*PROBLEM REQUIREMENTS*.
Give the data again exactly as it is written.

*DATA EXTRACTS*.
========================================
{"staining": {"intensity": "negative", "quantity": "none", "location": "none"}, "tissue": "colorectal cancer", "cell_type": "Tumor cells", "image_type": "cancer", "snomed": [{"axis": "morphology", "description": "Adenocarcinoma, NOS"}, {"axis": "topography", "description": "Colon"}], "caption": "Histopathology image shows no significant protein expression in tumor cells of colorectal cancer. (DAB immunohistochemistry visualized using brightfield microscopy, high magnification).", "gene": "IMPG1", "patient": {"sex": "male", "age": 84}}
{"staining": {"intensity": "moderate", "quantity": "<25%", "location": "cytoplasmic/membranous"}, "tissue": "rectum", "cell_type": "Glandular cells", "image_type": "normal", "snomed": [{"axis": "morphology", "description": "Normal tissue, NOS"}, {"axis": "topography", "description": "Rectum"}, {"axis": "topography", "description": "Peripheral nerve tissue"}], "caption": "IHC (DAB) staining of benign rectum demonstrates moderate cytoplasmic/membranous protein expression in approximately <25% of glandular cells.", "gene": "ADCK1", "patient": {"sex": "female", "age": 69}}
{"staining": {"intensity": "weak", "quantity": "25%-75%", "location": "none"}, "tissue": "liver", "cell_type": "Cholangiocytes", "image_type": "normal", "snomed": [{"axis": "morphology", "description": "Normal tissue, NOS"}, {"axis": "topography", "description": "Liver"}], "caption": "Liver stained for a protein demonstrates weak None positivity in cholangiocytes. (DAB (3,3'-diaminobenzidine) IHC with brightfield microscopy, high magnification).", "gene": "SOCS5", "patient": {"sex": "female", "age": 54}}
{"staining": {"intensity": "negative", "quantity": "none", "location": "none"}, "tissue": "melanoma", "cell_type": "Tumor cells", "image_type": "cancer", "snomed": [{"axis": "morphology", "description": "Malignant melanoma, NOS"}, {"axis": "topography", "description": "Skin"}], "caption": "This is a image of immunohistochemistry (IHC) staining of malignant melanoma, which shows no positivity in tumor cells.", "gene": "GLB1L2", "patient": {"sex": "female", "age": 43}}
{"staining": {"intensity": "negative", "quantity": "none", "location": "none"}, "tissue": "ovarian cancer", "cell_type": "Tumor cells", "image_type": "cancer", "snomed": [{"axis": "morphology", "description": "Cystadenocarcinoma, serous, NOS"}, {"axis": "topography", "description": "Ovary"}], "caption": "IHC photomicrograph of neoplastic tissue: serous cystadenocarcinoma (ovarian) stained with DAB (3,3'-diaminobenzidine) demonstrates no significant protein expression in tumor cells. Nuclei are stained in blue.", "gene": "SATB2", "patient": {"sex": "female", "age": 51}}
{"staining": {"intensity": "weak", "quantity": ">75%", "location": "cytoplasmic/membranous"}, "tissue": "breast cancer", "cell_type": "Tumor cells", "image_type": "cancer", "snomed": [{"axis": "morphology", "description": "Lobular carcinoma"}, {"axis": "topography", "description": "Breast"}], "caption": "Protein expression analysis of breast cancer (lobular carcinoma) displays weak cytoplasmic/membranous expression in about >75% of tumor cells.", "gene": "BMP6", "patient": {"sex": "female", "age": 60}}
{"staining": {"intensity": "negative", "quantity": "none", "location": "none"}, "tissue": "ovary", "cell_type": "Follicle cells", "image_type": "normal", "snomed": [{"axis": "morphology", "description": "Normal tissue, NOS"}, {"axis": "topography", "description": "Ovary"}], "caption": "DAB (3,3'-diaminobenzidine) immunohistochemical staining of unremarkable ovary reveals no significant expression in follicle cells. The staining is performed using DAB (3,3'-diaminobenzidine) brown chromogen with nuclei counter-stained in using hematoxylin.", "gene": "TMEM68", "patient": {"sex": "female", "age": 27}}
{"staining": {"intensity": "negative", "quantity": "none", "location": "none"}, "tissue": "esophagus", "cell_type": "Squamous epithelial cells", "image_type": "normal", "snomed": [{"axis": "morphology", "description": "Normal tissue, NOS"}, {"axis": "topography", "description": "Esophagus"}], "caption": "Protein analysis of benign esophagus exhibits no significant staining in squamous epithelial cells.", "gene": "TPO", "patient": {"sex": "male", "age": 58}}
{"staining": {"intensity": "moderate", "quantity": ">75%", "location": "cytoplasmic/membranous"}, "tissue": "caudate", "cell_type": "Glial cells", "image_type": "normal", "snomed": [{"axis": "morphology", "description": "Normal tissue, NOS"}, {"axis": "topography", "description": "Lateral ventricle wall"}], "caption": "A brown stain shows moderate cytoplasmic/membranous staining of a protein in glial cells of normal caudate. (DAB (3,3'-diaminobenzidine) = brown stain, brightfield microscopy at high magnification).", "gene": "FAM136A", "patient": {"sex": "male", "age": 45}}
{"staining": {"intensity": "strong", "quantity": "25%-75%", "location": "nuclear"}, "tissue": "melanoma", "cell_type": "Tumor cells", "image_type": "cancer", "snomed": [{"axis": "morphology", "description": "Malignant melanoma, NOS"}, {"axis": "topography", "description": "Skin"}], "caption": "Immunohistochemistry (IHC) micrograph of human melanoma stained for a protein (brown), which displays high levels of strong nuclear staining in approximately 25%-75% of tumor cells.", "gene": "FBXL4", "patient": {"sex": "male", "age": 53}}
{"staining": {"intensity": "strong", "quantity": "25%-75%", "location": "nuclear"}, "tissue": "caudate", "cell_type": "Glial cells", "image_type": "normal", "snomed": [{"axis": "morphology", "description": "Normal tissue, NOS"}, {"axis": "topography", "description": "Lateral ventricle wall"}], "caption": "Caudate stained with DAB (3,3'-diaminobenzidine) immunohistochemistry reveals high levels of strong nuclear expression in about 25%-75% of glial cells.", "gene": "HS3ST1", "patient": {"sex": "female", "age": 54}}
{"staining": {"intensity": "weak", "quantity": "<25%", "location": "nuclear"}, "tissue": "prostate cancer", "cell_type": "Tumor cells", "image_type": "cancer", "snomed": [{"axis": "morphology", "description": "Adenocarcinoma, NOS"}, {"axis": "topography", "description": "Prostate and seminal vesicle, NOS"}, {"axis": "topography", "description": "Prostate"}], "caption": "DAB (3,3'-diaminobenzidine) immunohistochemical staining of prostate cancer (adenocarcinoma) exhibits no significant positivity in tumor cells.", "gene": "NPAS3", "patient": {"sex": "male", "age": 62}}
========================================
*EXERCISE OUTPUT*.
{"staining": {"intensity": "negative", "quantity": "none", "location": "none"}, "tissue": "colorectal cancer", "cell_type": "Tumor cells", "image_type": "cancer", "snomed": [{"axis": "morphology", "description": "Adenocarcinoma, NOS"}, {"axis": "topography", "description": "Colon"}], "caption": "Histopathology image shows no significant protein expression in tumor cells of colorectal cancer. (DAB immunohistochemistry visualized using brightfield microscopy, high magnification).", "gene": "IMPG1", "patient": {"sex": "male", "age": 84}}
{"staining": {"intensity": "moderate", "quantity": "<25%", "location": "cytoplasmic/membranous"}, "tissue": "rectum", "cell_type": "Glandular cells", "image_type": "normal", "snomed": [{"axis": "morphology", "description": "Normal tissue, NOS"}, {"axis": "topography", "description": "Rectum"}, {"axis": "topography", "description": "Peripheral nerve tissue"}], "caption": "IHC (DAB) staining of benign rectum demonstrates moderate cytoplasmic/membranous protein expression in approximately <25% of glandular cells.", "gene": "ADCK1", "patient": {"sex": "female", "age": 69}}
{"staining": {"intensity": "weak", "quantity": "25%-75%", "location": "none"}, "tissue": "liver", "cell_type": "Cholangiocytes", "image_type": "normal", "snomed": [{"axis": "morphology", "description": "Normal tissue, NOS"}, {"axis": "topography", "description": "Liver"}], "caption": "Liver stained for a protein demonstrates weak None positivity in cholangiocytes. (DAB (3,3'-diaminobenzidine) IHC with brightfield microscopy, high magnification).", "gene": "SOCS5", "patient": {"sex": "female", "age": 54}}
{"staining": {"intensity": "negative", "quantity": "none", "location": "none"}, "tissue": "melanoma", "cell_type": "Tumor cells", "image_type": "cancer", "snomed": [{"axis": "morphology", "description": "Malignant melanoma, NOS"}, {"axis": "topography", "description": "Skin"}], "caption": "This is a image of immunohistochemistry (IHC) staining of malignant melanoma, which shows no positivity in tumor cells.", "gene": "GLB1L2", "patient": {"sex": "female", "age": 43}}
{"staining": {"intensity": "negative", "quantity": "none", "location": "none"}, "tissue": "ovarian cancer", "cell_type": "Tumor cells", "image_type": "cancer", "snomed": [{"axis": "morphology", "description": "Cystadenocarcinoma, serous, NOS"}, {"axis": "topography", "description": "Ovary"}], "caption": "IHC photomicrograph of neoplastic tissue: serous cystadenocarcinoma (ovarian) stained with DAB (3,3'-diaminobenzidine) demonstrates no significant protein expression in tumor cells. Nuclei are stained in blue.", "gene": "SATB2", "patient": {"sex": "female", "age": 51}}
{"staining": {"intensity": "weak", "quantity": ">75%", "location": "cytoplasmic/membranous"}, "tissue": "breast cancer", "cell_type": "Tumor cells", "image_type": "cancer", "snomed": [{"axis": "morphology", "description": "Lobular carcinoma"}, {"axis": "topography", "description": "Breast"}], "caption": "Protein expression analysis of breast cancer (lobular carcinoma) displays weak cytoplasmic/membranous expression in about >75% of tumor cells.", "gene": "BMP6", "patient": {"sex": "female", "age": 60}}
{"staining": {"intensity": "negative", "quantity": "none", "location": "none"}, "tissue": "ovary", "cell_type": "Follicle cells", "image_type": "normal", "snomed": [{"axis": "morphology", "description": "Normal tissue, NOS"}, {"axis": "topography", "description": "Ovary"}], "caption": "DAB (3,3'-diaminobenzidine) immunohistochemical staining of unremarkable ovary reveals no significant expression in follicle cells. The staining is performed using DAB (3,3'-diaminobenzidine) brown chromogen with nuclei counter-stained in using hematoxylin.", "gene": "TMEM68", "patient": {"sex": "female", "age": 27}}
{"staining": {"intensity": "negative", "quantity": "none", "location": "none"}, "tissue": "esophagus", "cell_type": "Squamous epithelial cells", "image_type": "normal", "snomed": [{"axis": "morphology", "description": "Normal tissue, NOS"}, {"axis": "topography", "description": "Esophagus"}], "caption": "Protein analysis of benign esophagus exhibits no significant staining in squamous epithelial cells.", "gene": "TPO", "patient": {"sex": "male", "age": 58}}
{"staining": {"intensity": "moderate", "quantity": ">75%", "location": "cytoplasmic/membranous"}, "tissue": "caudate", "cell_type": "Glial cells", "image_type": "normal", "snomed": [{"axis": "morphology", "description": "Normal tissue, NOS"}, {"axis": "topography", "description": "Lateral ventricle wall"}], "caption": "A brown stain shows moderate cytoplasmic/membranous staining of a protein in glial cells of normal caudate. (DAB (3,3'-diaminobenzidine) = brown stain, brightfield microscopy at high magnification).", "gene": "FAM136A", "patient": {"sex": "male", "age": 45}}
{"staining": {"intensity": "strong", "quantity": "25%-75%", "location": "nuclear"}, "tissue": "melanoma", "cell_type": "Tumor cells", "image_type": "cancer", "snomed": [{"axis": "morphology", "description": "Malignant melanoma, NOS"}, {"axis": "topography", "description": "Skin"}], "caption": "Immunohistochemistry (IHC) micrograph of human melanoma stained for a protein (brown), which displays high levels of strong nuclear staining in approximately 25%-75% of tumor cells.", "gene": "FBXL4", "patient": {"sex": "male", "age": 53}}
{"staining": {"intensity": "strong", "quantity": "25%-75%", "location": "nuclear"}, "tissue": "caudate", "cell_type": "Glial cells", "image_type": "normal", "snomed": [{"axis": "morphology", "description": "Normal tissue, NOS"}, {"axis": "topography", "description": "Lateral ventricle wall"}], "caption": "Caudate stained with DAB (3,3'-diaminobenzidine) immunohistochemistry reveals high levels of strong nuclear expression in about 25%-75% of glial cells.", "gene": "HS3ST1", "patient": {"sex": "female", "age": 54}}
{"staining": {"intensity": "weak", "quantity": "<25%", "location": "nuclear"}, "tissue": "prostate cancer", "cell_type": "Tumor cells", "image_type": "cancer", "snomed": [{"axis": "morphology", "description": "Adenocarcinoma, NOS"}, {"axis": "topography", "description": "Prostate and seminal vesicle, NOS"}, {"axis": "topography", "description": "Prostate"}], "caption": "DAB (3,3'-diaminobenzidine) immunohistochemical staining of prostate cancer (adenocarcinoma) exhibits no significant positivity in tumor cells.", "gene": "NPAS3", "patient": {"sex": "male", "age": 62}}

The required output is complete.